Advertisement

Spain’s stalemate nearly ended peacefully, but Madrid wouldn’t accept Catalan surrender

Catalonia blinked. Madrid hardliners wouldn't take "yes" for an answer. And a nation of 40 million people faces chaos.

People pack Sant Jaume square in Barcelona, Spain as they protest against the Spanish government announcement of implementing the article 155 in Catalonia region, Thursday Oct. 26, 2017. CREDIT: AP Photo/Emilio Morenatti
People pack Sant Jaume square in Barcelona, Spain as they protest against the Spanish government announcement of implementing the article 155 in Catalonia region, Thursday Oct. 26, 2017. CREDIT: AP Photo/Emilio Morenatti

The collision-course political crisis that’s wracked Spain for nearly a month seemed ready to end in detente early Thursday, with reports that Catalonia President Carles Puigdemont would back down on independence and call new elections to replace his government there.

But after a tumultuous day of delayed and canceled speeches and tense negotiations with Prime Minister Mariano Rajoy’s government in Madrid, Puigdemont abruptly reversed course late in the day. Elections are off, independence is likely back on, and Madrid is intent on seizing Catalonia’s government and revoking its 40-year-old autonomy under the same Constitution that Puigdemont violated by seeking independence.

Puigdemont’s earlier attempt at surrender was meant to secure the continued political autonomy of the state and avoid a potentially bloody takeover from the central Madrid government.

But Madrid wouldn’t take “yes” for an answer, prompting Puigdemont to delay and then cancel a planned mid-day speech on the peaceful resolution of the crisis. Rajoy, a conservative nationalist whose own political fate benefits from the contorted politics of Spanish nationalism, would not agree to cancel his government’s plans to invoke the never-before-used Article 155 of the Constitution and take over Catalonia — by force, if necessary.

Advertisement

Hours later, the Catalan president announced his speech was back on — but with very different content: No elections, no rapprochement, and no deal. “Article 155 is an illegal move seeking to eradicate not just independentism but the entire Catalan tradition,” he said. “Nobody can say that I have been unwilling to make sacrifices, yet once again we see they want the responsibility to lie with just one side.”

For nearly a month since a violence-marred referendum on full independence from Spain, the wealthy northeastern region of Catalonia has seemed bent on prompting open, armed civil conflict inside Europe’s fourth-largest economy. Rajoy’s government took a harder line than usual with the separatist movement in Barcelona, arresting public officials and sending in national police to physically disrupt voting stations — and giving Puigdemont’s cause a sympathetic veneer it would not otherwise have engendered with many Spaniards.

· · · · · · ·

* Instructions:
(a) In the article on the Catalonia crisis, which article of Spain's Constitution did Rajoy's government plan to invoke to take over Catalonia?
(b) Check each statement against the article on the Catalonia crisis, answering yes or no and quoting the words that decide it: (i) Puigdemont gave his planned mid-day speech on the peaceful resolution of the crisis. (ii) Article 155 had been used before. (iii) Rajoy's government sent national police to disrupt voting stations.
(c) Write the next part of the article on the Catalonia crisis, picking up after its last sentence.

* Information supplied:

· · · · · · ·

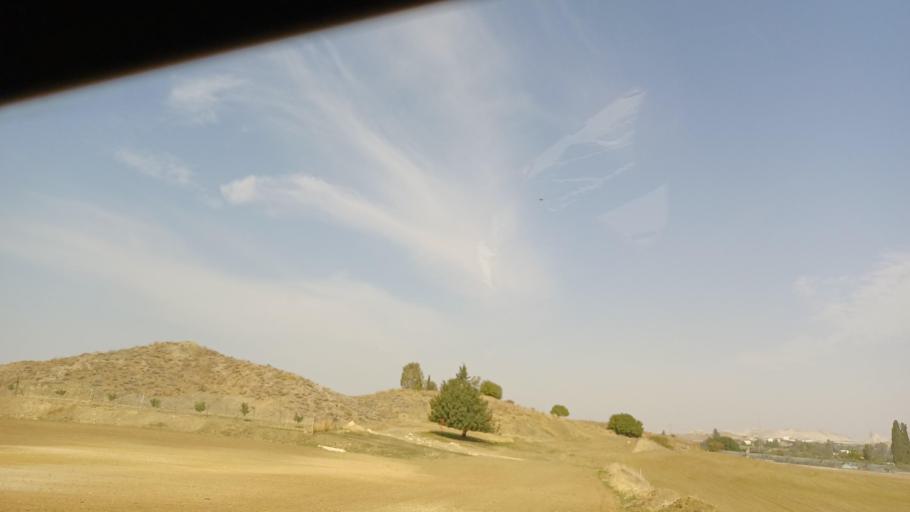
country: CY
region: Larnaka
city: Mosfiloti
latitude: 34.9662
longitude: 33.4385
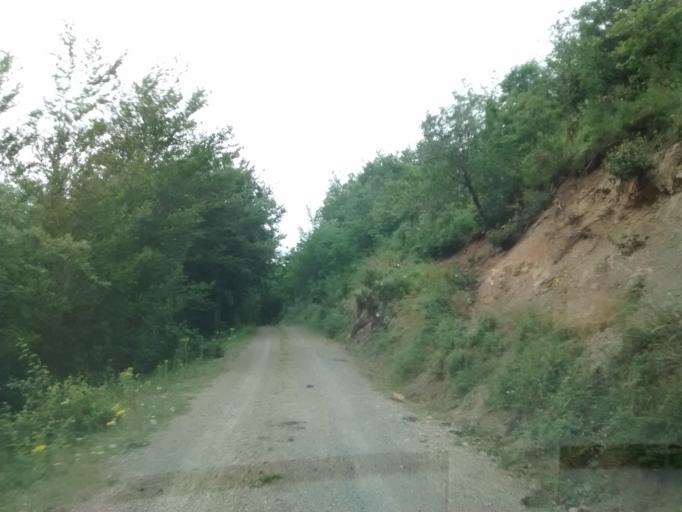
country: ES
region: La Rioja
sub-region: Provincia de La Rioja
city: Ajamil
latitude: 42.1357
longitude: -2.4820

· · · · · · ·

* Answers to the exercise:
(a) Article 155

(b)
(i) No: "prompting Puigdemont to delay and then cancel a planned mid-day speech on the peaceful resolution of the crisis"
(ii) No: "the never-before-used Article 155 of the Constitution"
(iii) Yes: "sending in national police to physically disrupt voting stations"

(c)
The resulting conflict took Spain to the edge of fracture, with Catalan leader Puigdemont sorta, kinda declaring independence and Rajoy sorta, kinda declaring that Catalonia’s regional autonomy was canceled. The king went on television to give a national address on the crisis, a rarity for a monarch usually limited to annual Christmas addresses to the people. Ultimatums flew back and forth, backed with the threat of armed men — only for Puigdemont’s team to decide the time had come to back down, step aside, and trade their own governing roles for the future sanctity of Catalan autonomy.

Rajoy’s rejection of that — or refusal, as Puigdemont put it Thursday, to provide “guarantees” of Catalan’s future self-rule within Spain — brings the crisis to rock bottom.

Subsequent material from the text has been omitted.